- **EXERCISE DETAILS**
Each line of the records containing "slow" is to be copied out and returned.

*** EXERCISE INPUTS Section Begins ***

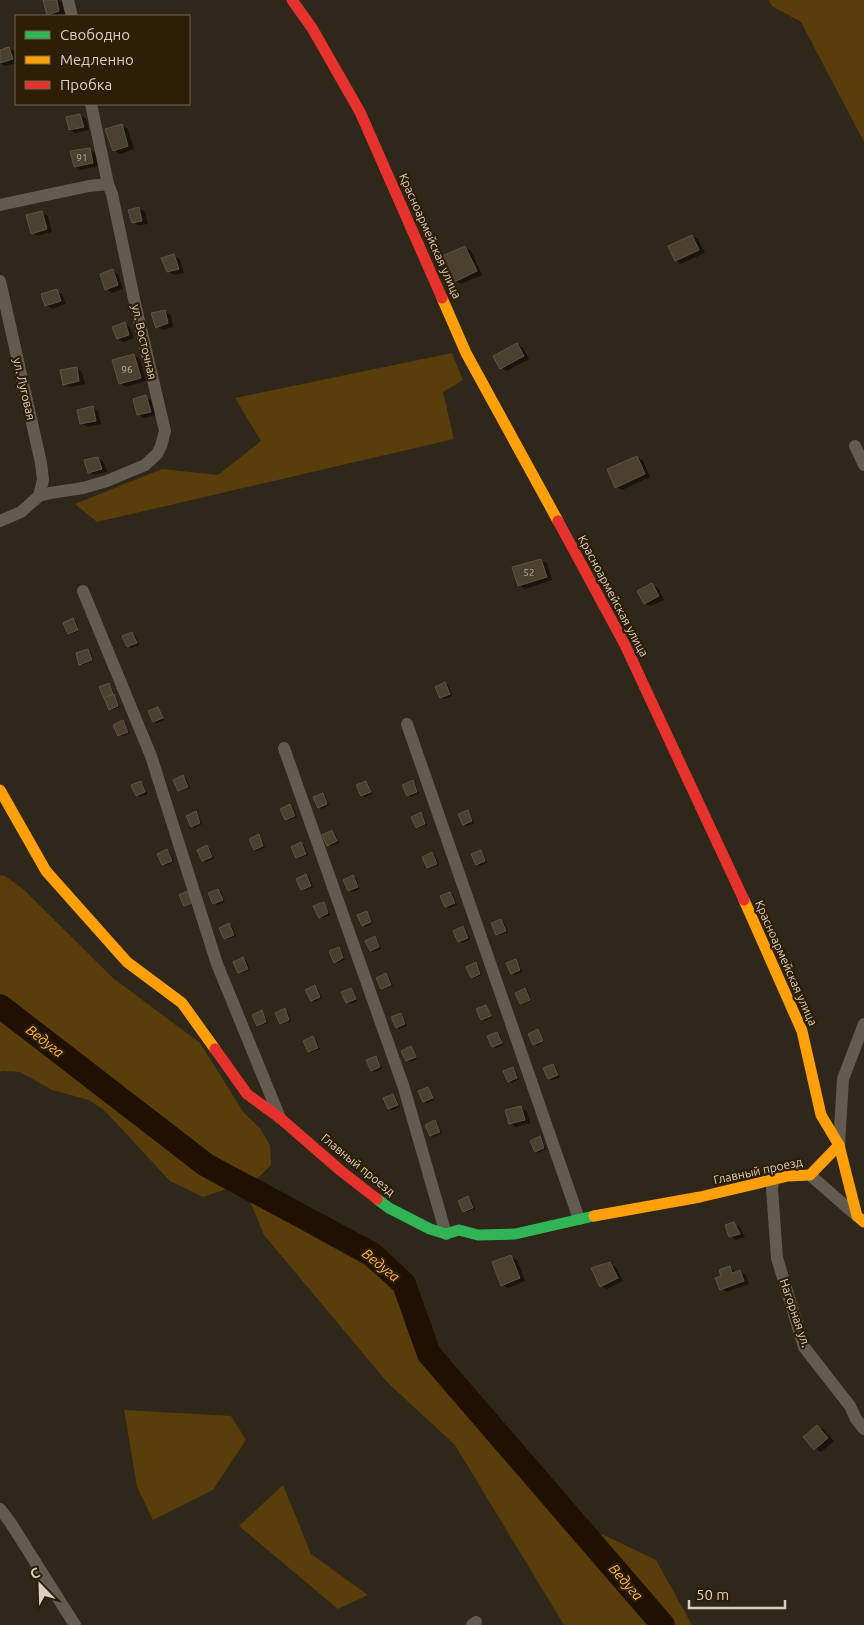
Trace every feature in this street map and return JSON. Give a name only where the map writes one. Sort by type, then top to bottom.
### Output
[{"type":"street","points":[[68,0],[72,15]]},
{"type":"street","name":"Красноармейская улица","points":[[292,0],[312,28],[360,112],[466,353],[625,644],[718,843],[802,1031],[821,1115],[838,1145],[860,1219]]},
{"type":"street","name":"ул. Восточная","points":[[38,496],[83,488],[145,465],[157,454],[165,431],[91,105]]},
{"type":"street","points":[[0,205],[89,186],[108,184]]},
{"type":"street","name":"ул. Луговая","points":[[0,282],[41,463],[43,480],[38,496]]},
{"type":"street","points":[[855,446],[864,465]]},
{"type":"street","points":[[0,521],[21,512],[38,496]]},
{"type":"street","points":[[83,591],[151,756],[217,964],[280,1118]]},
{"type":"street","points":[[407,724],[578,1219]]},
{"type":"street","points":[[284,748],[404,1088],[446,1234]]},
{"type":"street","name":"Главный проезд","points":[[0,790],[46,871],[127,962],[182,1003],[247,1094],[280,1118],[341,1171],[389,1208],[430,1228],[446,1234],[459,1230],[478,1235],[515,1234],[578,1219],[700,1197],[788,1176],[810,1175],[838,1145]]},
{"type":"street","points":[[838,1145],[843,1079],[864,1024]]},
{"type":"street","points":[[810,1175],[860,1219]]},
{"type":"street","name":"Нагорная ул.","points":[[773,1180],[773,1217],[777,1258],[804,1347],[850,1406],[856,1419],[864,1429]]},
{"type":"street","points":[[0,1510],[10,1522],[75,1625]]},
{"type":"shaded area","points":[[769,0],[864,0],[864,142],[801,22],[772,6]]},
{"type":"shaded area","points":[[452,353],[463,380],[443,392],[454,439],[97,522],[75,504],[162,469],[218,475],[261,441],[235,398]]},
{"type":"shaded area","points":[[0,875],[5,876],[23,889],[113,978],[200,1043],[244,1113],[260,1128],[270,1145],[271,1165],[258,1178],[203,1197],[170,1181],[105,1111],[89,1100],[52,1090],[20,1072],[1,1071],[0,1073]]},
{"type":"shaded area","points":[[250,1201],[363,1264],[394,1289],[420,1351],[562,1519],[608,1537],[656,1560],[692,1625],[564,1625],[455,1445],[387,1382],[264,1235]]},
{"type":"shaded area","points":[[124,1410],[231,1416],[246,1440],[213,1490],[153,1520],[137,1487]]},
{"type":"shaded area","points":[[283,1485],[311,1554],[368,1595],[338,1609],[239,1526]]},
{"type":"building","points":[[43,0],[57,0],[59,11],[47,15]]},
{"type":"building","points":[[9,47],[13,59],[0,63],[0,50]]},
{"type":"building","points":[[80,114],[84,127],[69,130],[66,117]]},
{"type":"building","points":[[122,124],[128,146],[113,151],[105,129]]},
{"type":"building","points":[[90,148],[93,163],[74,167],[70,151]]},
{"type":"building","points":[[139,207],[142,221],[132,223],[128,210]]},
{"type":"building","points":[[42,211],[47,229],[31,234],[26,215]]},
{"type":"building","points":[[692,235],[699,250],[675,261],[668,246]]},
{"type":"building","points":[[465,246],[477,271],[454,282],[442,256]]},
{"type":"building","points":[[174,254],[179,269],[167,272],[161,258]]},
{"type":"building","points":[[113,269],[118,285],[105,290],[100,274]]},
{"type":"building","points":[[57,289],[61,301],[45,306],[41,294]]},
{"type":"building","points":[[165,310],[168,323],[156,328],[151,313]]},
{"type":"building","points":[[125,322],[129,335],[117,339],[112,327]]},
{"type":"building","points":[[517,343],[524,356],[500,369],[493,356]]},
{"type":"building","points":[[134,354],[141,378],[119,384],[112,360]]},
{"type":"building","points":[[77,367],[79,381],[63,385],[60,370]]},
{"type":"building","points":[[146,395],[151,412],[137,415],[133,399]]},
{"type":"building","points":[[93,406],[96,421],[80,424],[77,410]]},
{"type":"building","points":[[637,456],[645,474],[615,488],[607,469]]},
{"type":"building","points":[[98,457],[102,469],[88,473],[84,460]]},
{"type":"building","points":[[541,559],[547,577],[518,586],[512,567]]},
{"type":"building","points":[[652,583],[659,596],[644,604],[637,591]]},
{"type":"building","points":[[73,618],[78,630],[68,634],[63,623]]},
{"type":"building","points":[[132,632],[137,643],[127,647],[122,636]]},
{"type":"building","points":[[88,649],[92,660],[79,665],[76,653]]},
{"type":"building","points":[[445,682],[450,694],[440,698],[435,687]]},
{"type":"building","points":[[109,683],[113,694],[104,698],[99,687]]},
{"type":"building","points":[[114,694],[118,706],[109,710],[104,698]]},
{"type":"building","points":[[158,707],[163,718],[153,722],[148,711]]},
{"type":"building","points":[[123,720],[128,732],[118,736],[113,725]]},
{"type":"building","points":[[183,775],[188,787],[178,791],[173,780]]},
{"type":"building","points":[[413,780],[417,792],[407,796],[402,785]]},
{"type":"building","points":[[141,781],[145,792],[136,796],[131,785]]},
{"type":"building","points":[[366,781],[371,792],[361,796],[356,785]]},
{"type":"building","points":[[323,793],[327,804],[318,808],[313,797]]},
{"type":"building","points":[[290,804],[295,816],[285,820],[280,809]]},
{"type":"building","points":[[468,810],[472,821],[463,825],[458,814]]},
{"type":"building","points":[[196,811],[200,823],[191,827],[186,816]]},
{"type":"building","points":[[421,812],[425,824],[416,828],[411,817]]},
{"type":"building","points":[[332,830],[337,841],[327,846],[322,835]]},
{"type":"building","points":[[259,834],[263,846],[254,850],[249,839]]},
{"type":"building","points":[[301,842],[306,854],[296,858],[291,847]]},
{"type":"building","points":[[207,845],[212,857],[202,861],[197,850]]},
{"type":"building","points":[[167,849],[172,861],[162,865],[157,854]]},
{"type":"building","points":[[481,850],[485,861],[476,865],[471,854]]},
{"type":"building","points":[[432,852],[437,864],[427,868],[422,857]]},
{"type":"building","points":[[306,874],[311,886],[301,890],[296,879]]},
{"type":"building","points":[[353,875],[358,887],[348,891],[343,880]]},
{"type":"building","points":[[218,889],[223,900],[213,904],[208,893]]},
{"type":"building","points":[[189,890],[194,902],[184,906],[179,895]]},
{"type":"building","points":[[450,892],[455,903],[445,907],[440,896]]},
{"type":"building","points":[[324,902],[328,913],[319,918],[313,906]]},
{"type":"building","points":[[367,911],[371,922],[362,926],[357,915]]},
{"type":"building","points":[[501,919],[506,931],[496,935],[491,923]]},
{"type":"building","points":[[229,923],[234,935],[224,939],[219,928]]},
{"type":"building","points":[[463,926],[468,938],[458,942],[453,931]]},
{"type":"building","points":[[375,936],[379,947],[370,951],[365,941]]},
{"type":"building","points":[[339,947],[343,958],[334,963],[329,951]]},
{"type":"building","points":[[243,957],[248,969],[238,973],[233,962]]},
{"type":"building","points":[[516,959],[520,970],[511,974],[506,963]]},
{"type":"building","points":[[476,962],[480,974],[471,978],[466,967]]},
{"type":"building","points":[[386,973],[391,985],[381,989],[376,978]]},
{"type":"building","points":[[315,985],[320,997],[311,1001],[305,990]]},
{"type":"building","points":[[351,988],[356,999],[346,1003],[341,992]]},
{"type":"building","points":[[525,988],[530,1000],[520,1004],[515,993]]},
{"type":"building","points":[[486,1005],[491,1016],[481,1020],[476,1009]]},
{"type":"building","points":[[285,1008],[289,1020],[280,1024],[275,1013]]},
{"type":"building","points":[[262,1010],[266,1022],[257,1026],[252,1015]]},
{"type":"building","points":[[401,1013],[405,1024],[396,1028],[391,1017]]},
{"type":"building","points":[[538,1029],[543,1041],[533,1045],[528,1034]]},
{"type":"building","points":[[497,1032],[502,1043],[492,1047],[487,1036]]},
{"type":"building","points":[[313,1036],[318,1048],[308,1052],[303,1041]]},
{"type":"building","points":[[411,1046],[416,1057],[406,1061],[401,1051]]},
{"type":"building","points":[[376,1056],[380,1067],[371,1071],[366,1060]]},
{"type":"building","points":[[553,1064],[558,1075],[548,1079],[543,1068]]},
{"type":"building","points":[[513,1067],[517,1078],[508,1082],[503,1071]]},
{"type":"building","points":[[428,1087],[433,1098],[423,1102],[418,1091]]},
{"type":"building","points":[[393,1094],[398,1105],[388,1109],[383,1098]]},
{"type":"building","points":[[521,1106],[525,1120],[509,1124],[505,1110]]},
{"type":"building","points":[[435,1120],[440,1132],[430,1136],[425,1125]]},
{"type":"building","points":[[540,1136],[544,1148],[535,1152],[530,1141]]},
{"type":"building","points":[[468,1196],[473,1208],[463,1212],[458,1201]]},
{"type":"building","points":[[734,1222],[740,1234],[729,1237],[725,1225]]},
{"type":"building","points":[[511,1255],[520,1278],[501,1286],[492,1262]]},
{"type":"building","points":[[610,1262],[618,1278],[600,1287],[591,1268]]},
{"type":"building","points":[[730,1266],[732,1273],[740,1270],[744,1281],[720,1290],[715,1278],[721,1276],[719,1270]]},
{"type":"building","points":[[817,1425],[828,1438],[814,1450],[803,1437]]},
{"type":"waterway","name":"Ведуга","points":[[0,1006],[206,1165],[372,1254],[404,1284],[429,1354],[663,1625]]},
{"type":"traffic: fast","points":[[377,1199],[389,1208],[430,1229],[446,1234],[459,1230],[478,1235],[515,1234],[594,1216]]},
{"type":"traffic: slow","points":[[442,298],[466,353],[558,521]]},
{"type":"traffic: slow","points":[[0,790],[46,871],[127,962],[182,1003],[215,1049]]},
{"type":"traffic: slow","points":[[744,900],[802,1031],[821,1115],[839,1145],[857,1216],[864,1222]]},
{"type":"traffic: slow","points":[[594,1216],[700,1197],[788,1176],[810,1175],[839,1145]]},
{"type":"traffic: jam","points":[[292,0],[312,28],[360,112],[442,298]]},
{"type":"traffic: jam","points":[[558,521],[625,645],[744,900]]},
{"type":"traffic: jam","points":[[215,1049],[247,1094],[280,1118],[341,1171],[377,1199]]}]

*** EXERCISE INPUTS Section Ends ***

- **SOLUTION**
{"type":"traffic: slow","points":[[442,298],[466,353],[558,521]]},
{"type":"traffic: slow","points":[[0,790],[46,871],[127,962],[182,1003],[215,1049]]},
{"type":"traffic: slow","points":[[744,900],[802,1031],[821,1115],[839,1145],[857,1216],[864,1222]]},
{"type":"traffic: slow","points":[[594,1216],[700,1197],[788,1176],[810,1175],[839,1145]]},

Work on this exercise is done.